Host decoy traps which mimic humans or cattle by combining odor, heat and a conspicuous visual stimulus could be effective at measuring and controlling outdoor-biting mosquitoes in malaria endemic regions, according to a study published in the open access journal Parasites & Vectors.
While indoor-biting mosquitoes, which are important vectors for malaria, are being controlled through the use of long lasting insecticidal nets and indoor spraying, additional strategies are needed to effectively control outdoor-biting mosquitoes. To achieve this, effective monitoring of outdoor-biting mosquitoes is key.
Mr. Bernard Abong’o, PhD student at Liverpool School of Tropical Medicine, based at Kenya Medical Research Institute and the corresponding author of the study said: “In regions with high bed net coverage like western Kenya, mosquitoes are likely to rest and bite outdoors since bed nets prevent them from feeding indoors. With increased outdoor biting and resting of mosquitoes, it becomes extremely difficult to collect and study the vectors due to their wide dispersal in the outdoor environment. However, monitoring of outdoor-biting mosquito populations is important in understanding mosquito species composition, densities and more importantly malaria transmission in regions with high bed net coverage.”
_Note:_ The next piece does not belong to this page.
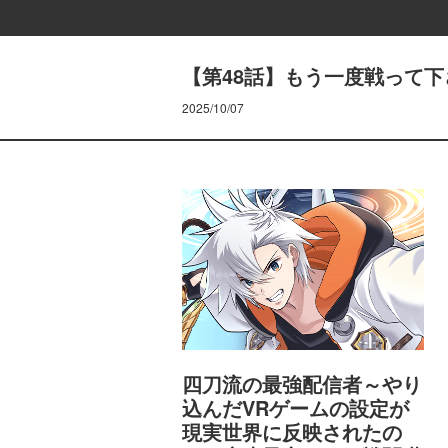
【第48話】もう一度戦って下
2025/10/07
四刀流の最強配信者～やり
込んだVRゲームの設定が
現実世界に反映されたの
The researchers compared three different mosquito collection methods: Human landing catch – the current gold standard which relies on collection of mosquitoes which land on human volunteers – and host decoy traps baited either with human or cattle odor.
The traps combine a container filled with hot water (the heat stimulus, equivalent to human body temperature) which is placed in a bucket with a black fabric jacket tied around it (the visual stimulus, which provides a conspicuous dark contrast against the surrounding environment). Natural host odors are added by placing either a human volunteer or a cow inside a ventilated tent and venting the odor from the tent around the trap using a ventilator and a tube. Mosquitoes are expected to follow first the odor cues emanating from the tube and subsequently react to the visual and heat stimuli of the trap, landing on its adhesive surface where they can be collected.
In two experiments carried out in May and June 2017 in two villages in Western Kenya, the authors tested whether human and cattle-baited decoy traps were as effective as or more effective than a human landing catch (performed by field assistants exposing their lower limbs) at collecting outdoor-feeding Anopheles mosquitos.
The authors collected a total 1,807 Anopheles mosquitoes, confirming that, in the study areas, outdoor biting occurs for all main malaria vector species; An. arabiensis, An. gambiae, An. funestus and An. coustani. They found that traps baited with cattle odor consistently caught more anopheline mosquitoes than human odor-baited traps and human landing catches. Proportions of the different species varied in accordance with trapping method and field location, with An. arabiensis – a main outdoor vector previously found to predominantly feed on cattle – caught in the greatest numbers in both cattle and human odor-baited traps.
Mr. Abong’o said: “The high numbers of An. arabiensis we collected in cow odor-baited traps suggest the existence of a large population of these malaria vectors outdoors, and that they are sustained by cow blood. The fact that we caught An. arabiensis both in human and cattle-baited traps illustrates the diversity of feeding behavior in this species which may make it difficult to sample and control by established methods.”
Mr. Abong’o added: “Host decoy traps may provide us with a new system to monitor and potentially control outdoor-biting mosquitoes and to obtain insights into their host choice, while minimizing the risk to human volunteers otherwise exposed to mosquitoes during landing catches.”